### Soal Latihan
a) Dalam paragraf kutipan halaman yang membahas presentasi di kelas Alat Angkat, sebutkan semua istilah berbahasa Inggris yang dipakai.
b) Tampilkan persis bagian kutipan halaman mulai dari "5.       Menerabas Lampu" sampai ke "agar tetap sehat.".

### Kutipan Halaman
■ ■ ■
Lihatlah, beliau sedang ber-sms-an. Wow, gokil sekali. Emang sih beliau jalan di lajur kiri, tapi itu bukan contoh yang baik kan? Dan emang lagi, saya tidak punya gambarnya. Tapi wallahi, ini benar.
Ilustrasi doang


Karena itulah ada keisengan yang melintas di kepala. Segera saja saya dahului beliau, kemudian ketika di depannya dengan gaya yang dilebih-lebihkan saya keluarkan HP saya, lalu seolah-olah berkirim pesan. Kalau dipotret keren kali ya, dua orang—mahasiswa dan polisi, yang notabene dianggap orang berpendidikan tinggi dan harusnya tidak konyol dengan membahayakan orang lain—berurutan sedang mengendarai sepeda motor sama-sama sedang main HP. Dan tahukah kalian kawan? Akhirnya beliau segera masukkan kembali HP ke sakunya. Entah karena tersindir atau memang sudah selesai  :9

5.       Menerabas Lampu Lalu Lintas

Saya teringat ketika presentasi overhead crane di kelas Alat Angkat, ada pertanyaan tentang safety factor yang kami pakai pada ladle yang digunakan untuk menampung besi cor. Seru sekali diskusinya, apalagi yang bertanya adalah kakak angkatan yang berbeda 2 tahun. Bukan karena dia mengulang, tapi karena dia memang baru mengambilnya mengingat ini adalah mata kuliah pilihan untuk tingkat 4 sebenarnya. Maka kelompok kami yang isinya angkatan 2011 (tingkat 3) semua menjadi kelihatan culun sekali. Tapi untunglah Pak Dosen paham dan mulai mengendalikan diskusi agar tetap sehat.
■ ■ ■
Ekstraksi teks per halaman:
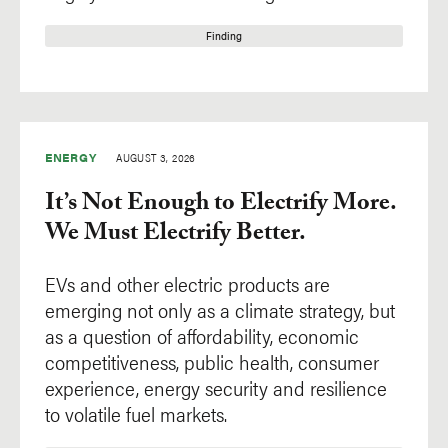
Finding
ENERGY
AUGUST 3, 2026
It’s Not Enough to Electrify More.
We Must Electrify Better.
EVs and other electric products are
emerging not only as a climate strategy, but
as a question of affordability, economic
competitiveness, public health, consumer
experience, energy security and resilience
to volatile fuel markets.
■ ■ ■
### Hasil Pengerjaan
a) overhead crane, safety factor, ladle

b)
5.       Menerabas Lampu Lalu Lintas

Saya teringat ketika presentasi overhead crane di kelas Alat Angkat, ada pertanyaan tentang safety factor yang kami pakai pada ladle yang digunakan untuk menampung besi cor. Seru sekali diskusinya, apalagi yang bertanya adalah kakak angkatan yang berbeda 2 tahun. Bukan karena dia mengulang, tapi karena dia memang baru mengambilnya mengingat ini adalah mata kuliah pilihan untuk tingkat 4 sebenarnya. Maka kelompok kami yang isinya angkatan 2011 (tingkat 3) semua menjadi kelihatan culun sekali. Tapi untunglah Pak Dosen paham dan mulai mengendalikan diskusi agar tetap sehat.